Name a weight variable with weight_key. It is resolved on the grid being reduced, broadcast to match each data variable's batch shape, and (when refining) passed through the same resampler as the data. Build a per-cell weight field, attach it to the data, and reduce against it — a complete runnable example:

import numpy as np
import geopandas as gpd
import xarray as xr
from shapely.geometry import box
import geohalo as ghl

lats = np.arange(-25.0, -19.0, 0.25)
lons = np.arange(-50.0, -42.0, 0.25)
lon2d, lat2d = np.meshgrid(lons, lats)

da = xr.DataArray(
    290.0 + 5.0 * np.cos(np.deg2rad(4 * lat2d)) + 0.1 * lon2d,
    dims=("latitude", "longitude"),
    coords={"latitude": lats, "longitude": lons},
    name="t2m",
)
geoms = gpd.GeoSeries([box(-49, -24, -47, -22), box(-46, -22, -44, -20)], index=["SP", "MG"])

# a per-cell weight field (e.g. population) on the same grid, attached as a coordinate
weight = np.abs(np.random.default_rng(0).normal(1000.0, 400.0, size=da.shape))
da_w = da.assign_coords(population=(("latitude", "longitude"), weight))

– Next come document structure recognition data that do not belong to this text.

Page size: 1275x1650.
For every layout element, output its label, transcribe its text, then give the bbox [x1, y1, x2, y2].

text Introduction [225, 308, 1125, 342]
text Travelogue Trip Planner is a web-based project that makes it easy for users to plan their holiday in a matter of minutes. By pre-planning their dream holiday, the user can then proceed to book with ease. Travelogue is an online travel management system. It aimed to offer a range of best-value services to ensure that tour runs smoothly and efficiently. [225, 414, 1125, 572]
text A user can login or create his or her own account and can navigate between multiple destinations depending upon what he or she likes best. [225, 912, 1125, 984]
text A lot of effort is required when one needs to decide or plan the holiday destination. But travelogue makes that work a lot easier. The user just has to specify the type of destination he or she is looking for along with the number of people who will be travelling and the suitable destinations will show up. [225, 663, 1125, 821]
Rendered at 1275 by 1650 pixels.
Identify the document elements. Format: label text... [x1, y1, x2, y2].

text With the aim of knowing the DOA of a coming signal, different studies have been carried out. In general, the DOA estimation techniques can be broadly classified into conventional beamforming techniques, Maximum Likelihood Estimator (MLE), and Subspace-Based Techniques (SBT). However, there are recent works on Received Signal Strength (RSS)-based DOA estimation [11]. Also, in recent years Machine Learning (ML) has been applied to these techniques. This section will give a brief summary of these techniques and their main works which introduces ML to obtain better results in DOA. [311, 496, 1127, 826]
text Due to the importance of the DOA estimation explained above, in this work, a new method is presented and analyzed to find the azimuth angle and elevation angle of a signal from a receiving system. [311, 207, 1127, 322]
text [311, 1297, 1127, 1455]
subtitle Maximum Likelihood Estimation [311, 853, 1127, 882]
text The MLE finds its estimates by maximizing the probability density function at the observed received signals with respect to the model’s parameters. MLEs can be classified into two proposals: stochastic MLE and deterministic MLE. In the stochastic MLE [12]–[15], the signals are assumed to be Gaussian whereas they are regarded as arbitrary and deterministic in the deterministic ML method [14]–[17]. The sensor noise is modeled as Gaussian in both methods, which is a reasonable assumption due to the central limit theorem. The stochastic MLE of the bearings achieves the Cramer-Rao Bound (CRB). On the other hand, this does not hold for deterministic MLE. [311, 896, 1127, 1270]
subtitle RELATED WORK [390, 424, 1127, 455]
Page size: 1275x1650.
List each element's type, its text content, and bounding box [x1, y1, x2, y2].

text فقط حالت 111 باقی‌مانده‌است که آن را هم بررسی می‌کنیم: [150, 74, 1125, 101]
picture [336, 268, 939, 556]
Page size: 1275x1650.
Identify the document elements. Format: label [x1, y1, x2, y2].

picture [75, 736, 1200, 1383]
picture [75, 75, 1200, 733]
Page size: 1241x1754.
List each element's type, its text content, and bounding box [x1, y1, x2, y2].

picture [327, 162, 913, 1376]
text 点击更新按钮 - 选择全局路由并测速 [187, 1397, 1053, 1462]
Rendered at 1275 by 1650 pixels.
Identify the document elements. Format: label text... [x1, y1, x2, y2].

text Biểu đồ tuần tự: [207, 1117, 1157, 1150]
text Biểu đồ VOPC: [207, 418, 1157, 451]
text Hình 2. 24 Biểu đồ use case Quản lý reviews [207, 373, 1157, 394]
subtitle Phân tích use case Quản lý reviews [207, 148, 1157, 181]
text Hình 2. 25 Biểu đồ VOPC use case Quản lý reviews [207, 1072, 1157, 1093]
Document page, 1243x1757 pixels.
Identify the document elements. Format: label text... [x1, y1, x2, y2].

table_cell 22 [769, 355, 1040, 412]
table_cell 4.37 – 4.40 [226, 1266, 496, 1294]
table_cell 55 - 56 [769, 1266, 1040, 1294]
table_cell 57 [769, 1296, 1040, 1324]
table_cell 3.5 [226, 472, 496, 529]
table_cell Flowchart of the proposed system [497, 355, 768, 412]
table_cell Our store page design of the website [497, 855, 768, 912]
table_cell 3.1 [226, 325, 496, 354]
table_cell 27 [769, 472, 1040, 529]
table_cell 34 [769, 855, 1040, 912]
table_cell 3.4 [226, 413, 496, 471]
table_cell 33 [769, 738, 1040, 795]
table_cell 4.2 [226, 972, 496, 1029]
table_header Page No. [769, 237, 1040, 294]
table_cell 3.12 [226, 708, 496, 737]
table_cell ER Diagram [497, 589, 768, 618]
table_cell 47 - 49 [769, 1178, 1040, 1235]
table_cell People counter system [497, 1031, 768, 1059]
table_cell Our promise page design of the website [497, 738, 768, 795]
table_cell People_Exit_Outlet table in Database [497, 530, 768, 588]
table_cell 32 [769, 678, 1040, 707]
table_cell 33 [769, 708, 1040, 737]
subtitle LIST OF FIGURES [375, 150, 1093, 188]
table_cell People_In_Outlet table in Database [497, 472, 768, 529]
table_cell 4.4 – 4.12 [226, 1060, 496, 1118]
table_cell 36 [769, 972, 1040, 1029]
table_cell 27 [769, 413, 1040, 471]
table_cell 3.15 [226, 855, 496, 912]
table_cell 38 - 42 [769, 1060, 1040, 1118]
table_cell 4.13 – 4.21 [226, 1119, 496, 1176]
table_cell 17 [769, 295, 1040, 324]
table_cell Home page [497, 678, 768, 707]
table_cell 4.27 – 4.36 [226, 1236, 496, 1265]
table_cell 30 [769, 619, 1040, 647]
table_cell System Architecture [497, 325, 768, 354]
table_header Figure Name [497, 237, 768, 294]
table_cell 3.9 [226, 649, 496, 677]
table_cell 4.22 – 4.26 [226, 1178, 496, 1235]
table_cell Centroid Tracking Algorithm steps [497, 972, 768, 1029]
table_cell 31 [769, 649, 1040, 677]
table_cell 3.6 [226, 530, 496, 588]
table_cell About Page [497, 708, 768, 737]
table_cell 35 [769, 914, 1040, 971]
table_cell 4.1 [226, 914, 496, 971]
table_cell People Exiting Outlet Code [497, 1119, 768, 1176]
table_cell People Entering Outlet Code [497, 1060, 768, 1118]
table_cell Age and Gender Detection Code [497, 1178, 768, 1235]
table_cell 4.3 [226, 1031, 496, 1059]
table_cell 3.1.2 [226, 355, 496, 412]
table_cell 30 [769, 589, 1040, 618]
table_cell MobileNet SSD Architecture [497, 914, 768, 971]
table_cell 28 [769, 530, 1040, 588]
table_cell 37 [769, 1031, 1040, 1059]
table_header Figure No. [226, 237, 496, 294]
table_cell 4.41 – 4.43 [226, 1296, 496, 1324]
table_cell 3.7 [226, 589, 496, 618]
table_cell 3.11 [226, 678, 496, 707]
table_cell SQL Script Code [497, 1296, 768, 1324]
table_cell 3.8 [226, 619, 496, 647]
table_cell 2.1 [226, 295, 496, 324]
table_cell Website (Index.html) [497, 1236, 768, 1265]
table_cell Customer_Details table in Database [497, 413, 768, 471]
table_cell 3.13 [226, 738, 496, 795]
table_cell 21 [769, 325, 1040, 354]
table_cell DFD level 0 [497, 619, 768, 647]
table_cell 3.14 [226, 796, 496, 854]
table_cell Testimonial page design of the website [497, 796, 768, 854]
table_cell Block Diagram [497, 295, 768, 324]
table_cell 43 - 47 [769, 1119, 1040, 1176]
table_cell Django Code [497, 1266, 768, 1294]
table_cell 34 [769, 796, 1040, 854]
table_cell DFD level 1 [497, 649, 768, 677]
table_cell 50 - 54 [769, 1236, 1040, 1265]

out = ghl.reduce(da_w, geoms, weight_key="population")   # population-weighted mean
print(out.values)

A NaN in the weight field drops that cell too — the validity mask is ~isnan(value) & ~isnan(weight).

Cost¶

The masked path is slower than the clean path — two matmuls instead of one, plus the mask arithmetic — but still milliseconds. With a 1 % NaN mask over 5 571 polygons and a batch of 50 slices it runs in ~14 ms, versus ~6 ms clean (see the benchmarks). When a grid resample is also needed, the masked path keeps the resampler factored (FactoredResampler) and applies it per slice, rather than fusing it — because fusion would re-bake the denominator it is trying to keep live.